### Records contained in a dataset:

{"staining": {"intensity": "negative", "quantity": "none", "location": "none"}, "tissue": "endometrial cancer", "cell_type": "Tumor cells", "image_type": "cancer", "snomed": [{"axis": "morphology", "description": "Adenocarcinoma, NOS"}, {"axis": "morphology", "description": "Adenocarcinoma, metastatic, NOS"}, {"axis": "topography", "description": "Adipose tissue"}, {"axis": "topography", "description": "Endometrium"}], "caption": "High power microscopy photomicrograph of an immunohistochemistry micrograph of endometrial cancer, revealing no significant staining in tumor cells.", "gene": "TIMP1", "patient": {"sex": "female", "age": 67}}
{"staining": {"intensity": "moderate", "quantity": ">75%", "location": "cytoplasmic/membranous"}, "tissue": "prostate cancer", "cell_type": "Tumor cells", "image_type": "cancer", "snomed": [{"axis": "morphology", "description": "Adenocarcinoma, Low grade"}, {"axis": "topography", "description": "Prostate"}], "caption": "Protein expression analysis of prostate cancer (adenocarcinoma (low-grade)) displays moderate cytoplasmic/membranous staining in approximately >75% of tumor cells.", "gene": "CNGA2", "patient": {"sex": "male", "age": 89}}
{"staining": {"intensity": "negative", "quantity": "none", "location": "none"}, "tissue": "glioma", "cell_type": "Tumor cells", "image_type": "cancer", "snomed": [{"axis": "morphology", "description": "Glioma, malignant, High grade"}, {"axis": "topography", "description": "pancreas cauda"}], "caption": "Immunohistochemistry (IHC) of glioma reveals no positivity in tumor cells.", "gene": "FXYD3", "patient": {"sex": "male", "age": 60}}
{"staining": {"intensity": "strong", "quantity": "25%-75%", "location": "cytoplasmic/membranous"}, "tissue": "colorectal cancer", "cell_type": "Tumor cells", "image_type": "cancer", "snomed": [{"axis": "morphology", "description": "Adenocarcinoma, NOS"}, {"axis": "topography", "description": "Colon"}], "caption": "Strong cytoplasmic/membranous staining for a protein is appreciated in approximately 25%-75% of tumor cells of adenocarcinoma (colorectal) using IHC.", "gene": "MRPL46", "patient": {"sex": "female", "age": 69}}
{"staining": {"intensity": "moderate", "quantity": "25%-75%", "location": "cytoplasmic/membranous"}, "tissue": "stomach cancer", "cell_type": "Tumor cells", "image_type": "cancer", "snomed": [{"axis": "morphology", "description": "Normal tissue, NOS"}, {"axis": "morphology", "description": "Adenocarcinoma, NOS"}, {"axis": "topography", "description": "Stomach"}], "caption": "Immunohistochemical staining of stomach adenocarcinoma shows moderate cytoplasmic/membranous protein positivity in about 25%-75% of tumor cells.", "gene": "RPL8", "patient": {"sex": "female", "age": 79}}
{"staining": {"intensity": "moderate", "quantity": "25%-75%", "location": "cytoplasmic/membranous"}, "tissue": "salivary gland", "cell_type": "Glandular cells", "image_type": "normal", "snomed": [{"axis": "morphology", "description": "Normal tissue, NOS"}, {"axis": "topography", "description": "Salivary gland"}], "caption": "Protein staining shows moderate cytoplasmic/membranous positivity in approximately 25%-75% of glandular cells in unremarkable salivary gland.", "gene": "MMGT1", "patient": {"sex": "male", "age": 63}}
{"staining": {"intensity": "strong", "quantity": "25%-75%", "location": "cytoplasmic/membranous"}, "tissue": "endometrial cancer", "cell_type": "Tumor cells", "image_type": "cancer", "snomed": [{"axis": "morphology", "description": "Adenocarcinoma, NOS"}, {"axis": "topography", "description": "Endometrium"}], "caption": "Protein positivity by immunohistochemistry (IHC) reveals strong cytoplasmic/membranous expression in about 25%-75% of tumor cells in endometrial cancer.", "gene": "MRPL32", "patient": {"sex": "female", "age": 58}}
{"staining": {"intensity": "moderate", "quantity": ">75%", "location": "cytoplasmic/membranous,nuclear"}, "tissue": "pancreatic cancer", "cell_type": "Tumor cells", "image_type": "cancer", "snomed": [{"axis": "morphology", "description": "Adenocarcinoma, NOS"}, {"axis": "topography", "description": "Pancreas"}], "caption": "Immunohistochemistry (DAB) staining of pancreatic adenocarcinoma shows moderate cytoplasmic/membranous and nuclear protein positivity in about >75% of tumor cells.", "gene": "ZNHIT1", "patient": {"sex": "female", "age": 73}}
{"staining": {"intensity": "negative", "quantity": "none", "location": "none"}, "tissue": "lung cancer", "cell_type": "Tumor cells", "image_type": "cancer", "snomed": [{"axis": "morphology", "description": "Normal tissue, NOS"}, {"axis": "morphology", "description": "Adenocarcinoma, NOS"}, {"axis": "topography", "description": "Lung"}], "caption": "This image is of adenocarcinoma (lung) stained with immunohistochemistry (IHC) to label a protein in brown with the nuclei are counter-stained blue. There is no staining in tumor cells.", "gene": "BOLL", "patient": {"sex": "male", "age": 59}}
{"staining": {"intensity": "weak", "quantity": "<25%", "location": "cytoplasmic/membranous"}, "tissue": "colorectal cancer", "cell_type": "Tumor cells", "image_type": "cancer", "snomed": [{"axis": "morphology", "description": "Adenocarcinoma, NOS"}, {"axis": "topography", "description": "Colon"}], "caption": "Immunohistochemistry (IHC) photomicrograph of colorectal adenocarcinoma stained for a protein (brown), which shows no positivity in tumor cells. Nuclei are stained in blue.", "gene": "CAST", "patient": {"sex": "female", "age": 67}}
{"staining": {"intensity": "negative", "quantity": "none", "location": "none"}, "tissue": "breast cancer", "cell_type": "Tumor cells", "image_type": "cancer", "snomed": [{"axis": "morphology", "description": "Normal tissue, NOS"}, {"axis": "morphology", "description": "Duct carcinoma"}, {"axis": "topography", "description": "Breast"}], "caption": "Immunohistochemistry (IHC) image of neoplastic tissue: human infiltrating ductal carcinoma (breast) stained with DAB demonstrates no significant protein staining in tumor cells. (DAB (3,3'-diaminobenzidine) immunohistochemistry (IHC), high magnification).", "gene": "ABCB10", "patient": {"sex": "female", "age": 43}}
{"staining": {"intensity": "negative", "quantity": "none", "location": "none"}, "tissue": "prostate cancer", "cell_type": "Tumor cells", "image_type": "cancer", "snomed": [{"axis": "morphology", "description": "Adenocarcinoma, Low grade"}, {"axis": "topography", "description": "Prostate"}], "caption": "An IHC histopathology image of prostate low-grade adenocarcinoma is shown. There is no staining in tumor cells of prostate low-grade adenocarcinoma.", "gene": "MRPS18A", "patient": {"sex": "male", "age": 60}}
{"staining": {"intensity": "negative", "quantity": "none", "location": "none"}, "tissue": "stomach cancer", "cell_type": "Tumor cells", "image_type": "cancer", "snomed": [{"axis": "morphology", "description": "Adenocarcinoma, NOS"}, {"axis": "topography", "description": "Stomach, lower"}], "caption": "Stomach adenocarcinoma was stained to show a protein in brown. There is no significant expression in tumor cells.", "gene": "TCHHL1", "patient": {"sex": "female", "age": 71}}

### TASK OBJECTIVE:
Retype all the data. Nothing may be left out or altered.

### PROBLEM SOLUTION:
{"staining": {"intensity": "negative", "quantity": "none", "location": "none"}, "tissue": "endometrial cancer", "cell_type": "Tumor cells", "image_type": "cancer", "snomed": [{"axis": "morphology", "description": "Adenocarcinoma, NOS"}, {"axis": "morphology", "description": "Adenocarcinoma, metastatic, NOS"}, {"axis": "topography", "description": "Adipose tissue"}, {"axis": "topography", "description": "Endometrium"}], "caption": "High power microscopy photomicrograph of an immunohistochemistry micrograph of endometrial cancer, revealing no significant staining in tumor cells.", "gene": "TIMP1", "patient": {"sex": "female", "age": 67}}
{"staining": {"intensity": "moderate", "quantity": ">75%", "location": "cytoplasmic/membranous"}, "tissue": "prostate cancer", "cell_type": "Tumor cells", "image_type": "cancer", "snomed": [{"axis": "morphology", "description": "Adenocarcinoma, Low grade"}, {"axis": "topography", "description": "Prostate"}], "caption": "Protein expression analysis of prostate cancer (adenocarcinoma (low-grade)) displays moderate cytoplasmic/membranous staining in approximately >75% of tumor cells.", "gene": "CNGA2", "patient": {"sex": "male", "age": 89}}
{"staining": {"intensity": "negative", "quantity": "none", "location": "none"}, "tissue": "glioma", "cell_type": "Tumor cells", "image_type": "cancer", "snomed": [{"axis": "morphology", "description": "Glioma, malignant, High grade"}, {"axis": "topography", "description": "pancreas cauda"}], "caption": "Immunohistochemistry (IHC) of glioma reveals no positivity in tumor cells.", "gene": "FXYD3", "patient": {"sex": "male", "age": 60}}
{"staining": {"intensity": "strong", "quantity": "25%-75%", "location": "cytoplasmic/membranous"}, "tissue": "colorectal cancer", "cell_type": "Tumor cells", "image_type": "cancer", "snomed": [{"axis": "morphology", "description": "Adenocarcinoma, NOS"}, {"axis": "topography", "description": "Colon"}], "caption": "Strong cytoplasmic/membranous staining for a protein is appreciated in approximately 25%-75% of tumor cells of adenocarcinoma (colorectal) using IHC.", "gene": "MRPL46", "patient": {"sex": "female", "age": 69}}
{"staining": {"intensity": "moderate", "quantity": "25%-75%", "location": "cytoplasmic/membranous"}, "tissue": "stomach cancer", "cell_type": "Tumor cells", "image_type": "cancer", "snomed": [{"axis": "morphology", "description": "Normal tissue, NOS"}, {"axis": "morphology", "description": "Adenocarcinoma, NOS"}, {"axis": "topography", "description": "Stomach"}], "caption": "Immunohistochemical staining of stomach adenocarcinoma shows moderate cytoplasmic/membranous protein positivity in about 25%-75% of tumor cells.", "gene": "RPL8", "patient": {"sex": "female", "age": 79}}
{"staining": {"intensity": "moderate", "quantity": "25%-75%", "location": "cytoplasmic/membranous"}, "tissue": "salivary gland", "cell_type": "Glandular cells", "image_type": "normal", "snomed": [{"axis": "morphology", "description": "Normal tissue, NOS"}, {"axis": "topography", "description": "Salivary gland"}], "caption": "Protein staining shows moderate cytoplasmic/membranous positivity in approximately 25%-75% of glandular cells in unremarkable salivary gland.", "gene": "MMGT1", "patient": {"sex": "male", "age": 63}}
{"staining": {"intensity": "strong", "quantity": "25%-75%", "location": "cytoplasmic/membranous"}, "tissue": "endometrial cancer", "cell_type": "Tumor cells", "image_type": "cancer", "snomed": [{"axis": "morphology", "description": "Adenocarcinoma, NOS"}, {"axis": "topography", "description": "Endometrium"}], "caption": "Protein positivity by immunohistochemistry (IHC) reveals strong cytoplasmic/membranous expression in about 25%-75% of tumor cells in endometrial cancer.", "gene": "MRPL32", "patient": {"sex": "female", "age": 58}}
{"staining": {"intensity": "moderate", "quantity": ">75%", "location": "cytoplasmic/membranous,nuclear"}, "tissue": "pancreatic cancer", "cell_type": "Tumor cells", "image_type": "cancer", "snomed": [{"axis": "morphology", "description": "Adenocarcinoma, NOS"}, {"axis": "topography", "description": "Pancreas"}], "caption": "Immunohistochemistry (DAB) staining of pancreatic adenocarcinoma shows moderate cytoplasmic/membranous and nuclear protein positivity in about >75% of tumor cells.", "gene": "ZNHIT1", "patient": {"sex": "female", "age": 73}}
{"staining": {"intensity": "negative", "quantity": "none", "location": "none"}, "tissue": "lung cancer", "cell_type": "Tumor cells", "image_type": "cancer", "snomed": [{"axis": "morphology", "description": "Normal tissue, NOS"}, {"axis": "morphology", "description": "Adenocarcinoma, NOS"}, {"axis": "topography", "description": "Lung"}], "caption": "This image is of adenocarcinoma (lung) stained with immunohistochemistry (IHC) to label a protein in brown with the nuclei are counter-stained blue. There is no staining in tumor cells.", "gene": "BOLL", "patient": {"sex": "male", "age": 59}}
{"staining": {"intensity": "weak", "quantity": "<25%", "location": "cytoplasmic/membranous"}, "tissue": "colorectal cancer", "cell_type": "Tumor cells", "image_type": "cancer", "snomed": [{"axis": "morphology", "description": "Adenocarcinoma, NOS"}, {"axis": "topography", "description": "Colon"}], "caption": "Immunohistochemistry (IHC) photomicrograph of colorectal adenocarcinoma stained for a protein (brown), which shows no positivity in tumor cells. Nuclei are stained in blue.", "gene": "CAST", "patient": {"sex": "female", "age": 67}}
{"staining": {"intensity": "negative", "quantity": "none", "location": "none"}, "tissue": "breast cancer", "cell_type": "Tumor cells", "image_type": "cancer", "snomed": [{"axis": "morphology", "description": "Normal tissue, NOS"}, {"axis": "morphology", "description": "Duct carcinoma"}, {"axis": "topography", "description": "Breast"}], "caption": "Immunohistochemistry (IHC) image of neoplastic tissue: human infiltrating ductal carcinoma (breast) stained with DAB demonstrates no significant protein staining in tumor cells. (DAB (3,3'-diaminobenzidine) immunohistochemistry (IHC), high magnification).", "gene": "ABCB10", "patient": {"sex": "female", "age": 43}}
{"staining": {"intensity": "negative", "quantity": "none", "location": "none"}, "tissue": "prostate cancer", "cell_type": "Tumor cells", "image_type": "cancer", "snomed": [{"axis": "morphology", "description": "Adenocarcinoma, Low grade"}, {"axis": "topography", "description": "Prostate"}], "caption": "An IHC histopathology image of prostate low-grade adenocarcinoma is shown. There is no staining in tumor cells of prostate low-grade adenocarcinoma.", "gene": "MRPS18A", "patient": {"sex": "male", "age": 60}}
{"staining": {"intensity": "negative", "quantity": "none", "location": "none"}, "tissue": "stomach cancer", "cell_type": "Tumor cells", "image_type": "cancer", "snomed": [{"axis": "morphology", "description": "Adenocarcinoma, NOS"}, {"axis": "topography", "description": "Stomach, lower"}], "caption": "Stomach adenocarcinoma was stained to show a protein in brown. There is no significant expression in tumor cells.", "gene": "TCHHL1", "patient": {"sex": "female", "age": 71}}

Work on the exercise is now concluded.